Les jeunes de la commune d’Oum Teboul dans la daïra d’El Kaka wilaya d’El Tarf située à quelques encablures de la ville balnéaire de Tabarka dans le gouvernorat de Jendouba en Tunisie interpellent les autorités locales et de wilaya afin de leur venir en aide. Selon des jeunes rencontrés hier sur la rue principale qui donne sur le dernier village de la commune El Haddada avant de regagner le poste de contrôle, ces jeunes meurent à petit feu.

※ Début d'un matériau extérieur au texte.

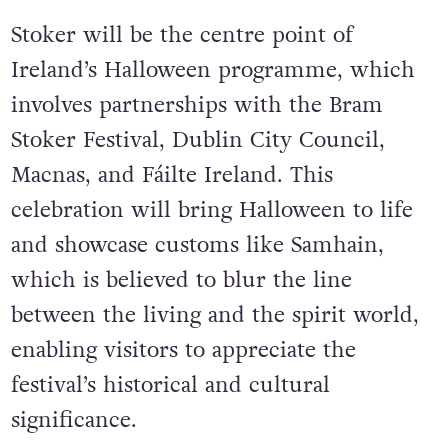
Stoker will be the centre point of
Ireland’s Halloween programme, which
involves partnerships with the Bram
Stoker Festival, Dublin City Council,
Macnas, and Fáilte Ireland. This
celebration will bring Halloween to life
and showcase customs like Samhain,
which is believed to blur the line
between the living and the spirit world,
enabling visitors to appreciate the
festival’s historical and cultural
significance.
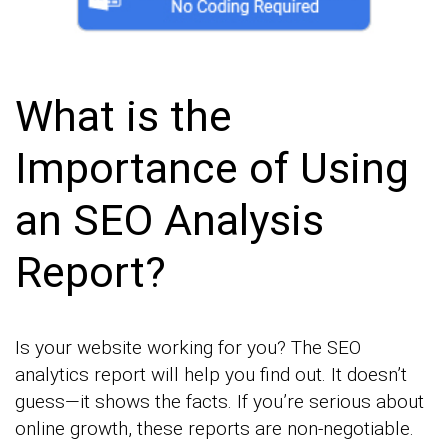
What is the
Importance of Using
an SEO Analysis
Report?
Is your website working for you? The SEO
analytics report will help you find out. It doesn’t
guess—it shows the facts. If you’re serious about
online growth, these reports are non-negotiable.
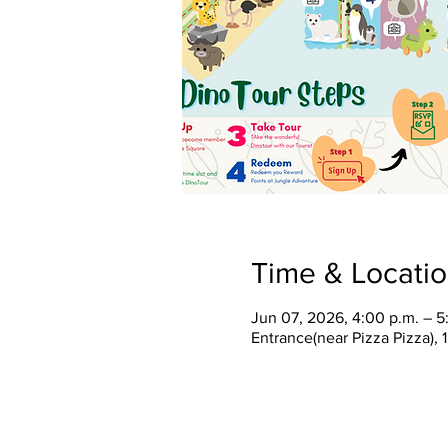
Time & Locati
Jun 07, 2026, 4:00 p.m. – 5
Entrance(near Pizza Pizza),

La commune est marginalisée et elle connait depuis une année une instabilité.

Le maire est démis de ses fonctions parce qu’il est poursuivi pour plusieurs affaires de justice comme bon nombre de maires dont certains ont été condamnés pour plusieurs griefs. Les jeunes de cette localité rurale ex village agricole appauvrie par une gestion irrationnelle, très pauvre même ne savent plus où se donnaient la tête. ‘ Le chômage au niveau de cette municipalité ajouteront G.R. et H, Reda des jeunes désespérés  est endémique’. Un autre jeune universitaire dira en ces terme: ‘ aucun interlocuteur pour nous rassurer, les jeunes de la commune n’ont pas bénéficié du volet d’insertion dont on parle bien au contraire plus leurs bénéficiaires de contrat temporaire ont été surpris par la résiliation de leurs contrat.

Le stade de la commune est dans un état indescriptible : il ressemble à tout sauf à un stade de pratique sportive, pas de lieu culturel d’occupation, rien absolument rien ». Un autre la trentaine environ SM. prend le relais pour dire : Ici les jeunes par d’espoir se réfugient dans la consommation des drogues sous toutes ses formes ». A vrai dire ce phénomène étranger pour des patelins comme Oum Teboul, El Ayoun, Zitouna ou Bougous »  tue des jeunes à la fleur de l’âge. Les directions de la wilaya ont échoué dans la mission dont les sont investies pour résorber ces jeunes aux biceps encore intacts. Il est navrant d’entendre des jeunes tenir un langage de désespoir.

La plupart projettent à quitter le pays par n’importe quel moyen même au prix de leur vie. Ici comme dans la plupart des communes qui ne disposent pas de ressources, les jeunes vivent au désespoir. La pauvreté frappe presque toute les familles. La vie est difficile aucune amélioration des conditions de vie. Pas de logement, pas de travail les parents ne savent plus comment nourrir leurs mioches. Leurs terres arables et celles de leurs parents ne rapportent plus car les moyens de productions coûtent les yeux de la tête «  nous renseigne un jeune. Nombre de jeunes se sont versés dans le travail de la terre en dépit d’un brillant parcours scolaire où ils ont décrochés des  diplômes avec de bonnes mentions. Les autorités locales sont dans l’obligation de réagir vite pour mettre un terme à une telle situation.